I never run on leg days, but I do run twice a week on days that I workout other muscles.  I was always under the impression that it is better for you to take a day totally off and not run on the off day.  i lift 5 days a week and take 2 days off within the week (not in a row).


----------



## BabyArnold (Mar 3, 2004)

> _*Originally posted by PeterGunz *_
> I never run on leg days, but I do run twice a week on days that I workout other muscles.  I was always under the impression that it is better for you to take a day totally off and not run on the off day.  i lift 5 days a week and take 2 days off within the week (not in a row).

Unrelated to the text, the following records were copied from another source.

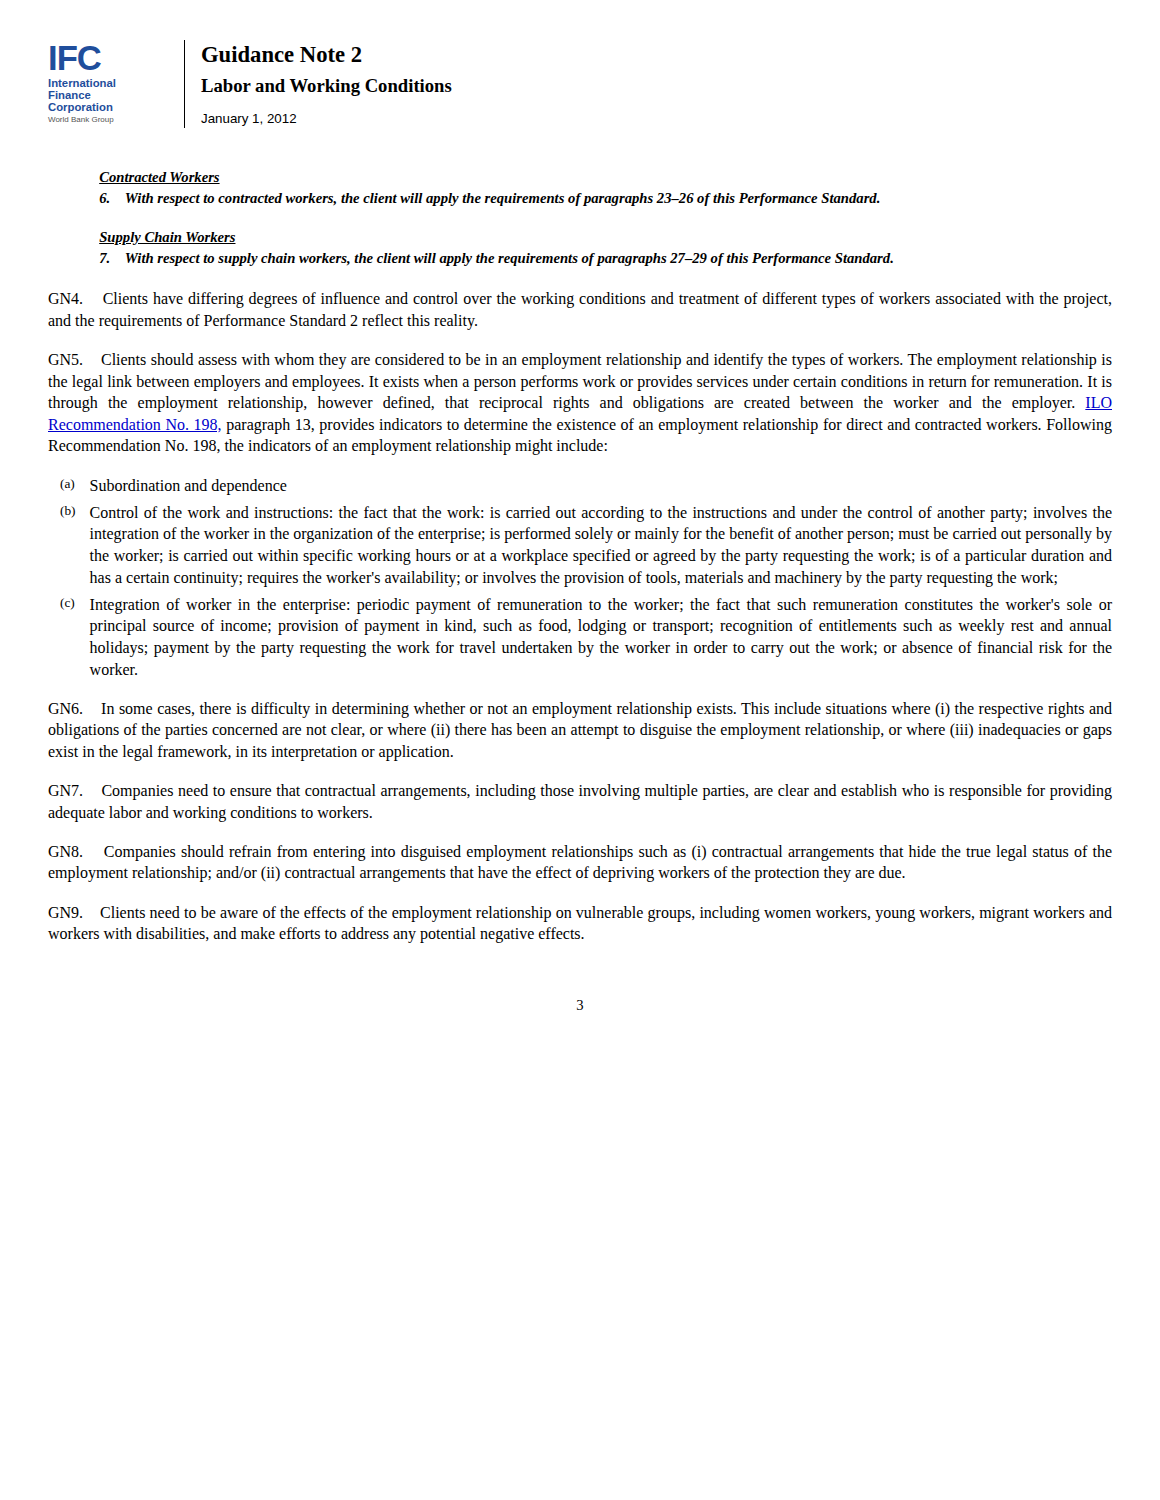IFC
International
Finance
Corporation
World Bank Group
Guidance Note 2
Labor and Working Conditions
January 1, 2012
Contracted Workers
6. With respect to contracted workers, the client will apply the requirements of paragraphs 23–26 of this Performance Standard.
Supply Chain Workers
7. With respect to supply chain workers, the client will apply the requirements of paragraphs 27–29 of this Performance Standard.
GN4. Clients have differing degrees of influence and control over the working conditions and treatment of different types of workers associated with the project, and the requirements of Performance Standard 2 reflect this reality.
GN5. Clients should assess with whom they are considered to be in an employment relationship and identify the types of workers. The employment relationship is the legal link between employers and employees. It exists when a person performs work or provides services under certain conditions in return for remuneration. It is through the employment relationship, however defined, that reciprocal rights and obligations are created between the worker and the employer. ILO Recommendation No. 198, paragraph 13, provides indicators to determine the existence of an employment relationship for direct and contracted workers. Following Recommendation No. 198, the indicators of an employment relationship might include:
(a) Subordination and dependence
(b) Control of the work and instructions: the fact that the work: is carried out according to the instructions and under the control of another party; involves the integration of the worker in the organization of the enterprise; is performed solely or mainly for the benefit of another person; must be carried out personally by the worker; is carried out within specific working hours or at a workplace specified or agreed by the party requesting the work; is of a particular duration and has a certain continuity; requires the worker's availability; or involves the provision of tools, materials and machinery by the party requesting the work;
(c) Integration of worker in the enterprise: periodic payment of remuneration to the worker; the fact that such remuneration constitutes the worker's sole or principal source of income; provision of payment in kind, such as food, lodging or transport; recognition of entitlements such as weekly rest and annual holidays; payment by the party requesting the work for travel undertaken by the worker in order to carry out the work; or absence of financial risk for the worker.
GN6. In some cases, there is difficulty in determining whether or not an employment relationship exists. This include situations where (i) the respective rights and obligations of the parties concerned are not clear, or where (ii) there has been an attempt to disguise the employment relationship, or where (iii) inadequacies or gaps exist in the legal framework, in its interpretation or application.
GN7. Companies need to ensure that contractual arrangements, including those involving multiple parties, are clear and establish who is responsible for providing adequate labor and working conditions to workers.
GN8. Companies should refrain from entering into disguised employment relationships such as (i) contractual arrangements that hide the true legal status of the employment relationship; and/or (ii) contractual arrangements that have the effect of depriving workers of the protection they are due.
GN9. Clients need to be aware of the effects of the employment relationship on vulnerable groups, including women workers, young workers, migrant workers and workers with disabilities, and make efforts to address any potential negative effects.
3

This is how I think about it. If you run on leg day it keeps your body focused on repairing your legs and all of your lactic acid build up is in your legs. Now if you train arms and then run, the lactic acid and blood will naturally go to the larger muscles(legs) and then I feel like it takes away from your total growth in your arms. This is the reason that Pitchers (baseball) ride bikes or run after a game because they want all of the lactic acid to run out of their arm and into their legs so that they won't be as sore and their arm will not feel as though it has been worked that hard.


----------



## CowPimp (Mar 4, 2004)

Someimtes I run the day after a leg workout.  It just depends on how my schedule works out that week.  If possible, I will try not to run the day after a leg workout, but it has never slowed down my gains or hindered my cardio.


----------



## Tha Don (Mar 4, 2004)

i got told by a PT to do my cardio right after legs, rather than on the next day

apparently running will help workout the leg muscles anyway, and act as an additional exercise to hit them

and also my legs r so sore the day after, i wouldn't be able to run properly with really sore legs, i'd be falling about

peace


----------